L’enfasi maggiore tuttavia viene data al ruolo degli Incatenati, una rappresentazione estrema dei meno abbienti. La scelta di Jordan Peele di assegnare questa parte alla figura del doppelgänger è, in tal senso, molto interessante. Se da un lato vi è un proseguimento della critica al classismo, con la sovversione che sembra darsi come l’unica risposta all’oppressione, dall’altro sembra esserci da parte del regista e sceneggiatore statunitense l’intenzione di abbozzare anche un’analisi psicologica dell’uomo contemporaneo. Il doppio diventa così l’espressione del lato celato, dell’essere contro l’apparire: un concetto di certo non originale, ma affrontato perlomeno con uno sguardo differente.

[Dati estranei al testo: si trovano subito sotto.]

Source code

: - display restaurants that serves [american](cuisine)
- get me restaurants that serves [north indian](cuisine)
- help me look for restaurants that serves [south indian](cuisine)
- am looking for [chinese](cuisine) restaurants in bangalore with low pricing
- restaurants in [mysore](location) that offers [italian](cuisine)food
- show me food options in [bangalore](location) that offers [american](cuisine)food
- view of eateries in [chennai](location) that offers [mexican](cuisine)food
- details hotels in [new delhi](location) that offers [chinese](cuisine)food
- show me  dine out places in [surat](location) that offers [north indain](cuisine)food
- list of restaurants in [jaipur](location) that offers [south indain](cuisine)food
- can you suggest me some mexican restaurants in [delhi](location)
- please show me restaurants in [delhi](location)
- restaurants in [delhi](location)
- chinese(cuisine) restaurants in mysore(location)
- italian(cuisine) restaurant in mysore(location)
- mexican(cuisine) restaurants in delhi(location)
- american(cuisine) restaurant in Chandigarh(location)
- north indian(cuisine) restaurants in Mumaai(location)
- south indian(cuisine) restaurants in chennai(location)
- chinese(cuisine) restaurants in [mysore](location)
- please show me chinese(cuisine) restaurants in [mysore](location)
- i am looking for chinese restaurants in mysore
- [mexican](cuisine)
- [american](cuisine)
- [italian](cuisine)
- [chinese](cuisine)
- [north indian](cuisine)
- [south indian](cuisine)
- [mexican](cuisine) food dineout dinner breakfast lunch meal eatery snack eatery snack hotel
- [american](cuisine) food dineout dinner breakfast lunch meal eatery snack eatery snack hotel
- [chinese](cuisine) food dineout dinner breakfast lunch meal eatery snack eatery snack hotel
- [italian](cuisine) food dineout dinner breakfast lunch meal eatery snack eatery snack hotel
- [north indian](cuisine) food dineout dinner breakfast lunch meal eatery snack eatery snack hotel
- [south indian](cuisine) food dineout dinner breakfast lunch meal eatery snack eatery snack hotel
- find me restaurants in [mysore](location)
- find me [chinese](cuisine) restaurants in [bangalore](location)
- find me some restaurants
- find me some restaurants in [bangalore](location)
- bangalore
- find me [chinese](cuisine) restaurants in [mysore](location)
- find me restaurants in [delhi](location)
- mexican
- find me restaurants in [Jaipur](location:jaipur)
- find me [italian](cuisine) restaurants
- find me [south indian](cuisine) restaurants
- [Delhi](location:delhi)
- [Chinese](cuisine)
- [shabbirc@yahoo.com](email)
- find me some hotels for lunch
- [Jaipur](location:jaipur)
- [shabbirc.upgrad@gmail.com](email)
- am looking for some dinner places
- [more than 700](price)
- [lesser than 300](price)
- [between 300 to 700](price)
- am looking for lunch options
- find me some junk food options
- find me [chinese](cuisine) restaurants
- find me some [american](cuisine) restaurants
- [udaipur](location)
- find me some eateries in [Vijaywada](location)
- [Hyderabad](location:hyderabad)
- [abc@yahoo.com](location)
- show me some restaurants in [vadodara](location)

Per quanto riguarda la messa in scena, Jordan Peele si riconferma un cineasta molto attento alla cura e ai dettagli del suo lavoro. Anche qui, come in Get Out, ritorna la strizzata d’occhio al cinema hitchcockiano, e i riferimenti alla cultura pop degli anni ’70 e ’80 sono molteplici, dalle piccole citazioni (come a Lo squalo di Steven Spielberg) agli importanti richiami a Michael Jackson (si pensi ad esempio all’abbigliamento degli Incatenati). Ma il vero fulcro di Noi è senza ombra di dubbio Lupita Nyong’o, che, parallelamente a quanto svolto da Toni Collette in Hereditary (Ari Aster, 2018), riesce attraverso la sua interpretazione a trasformare l’opera da un semplice film apprezzabile a un vero e proprio must per gli appassionati del thriller–horror contemporaneo.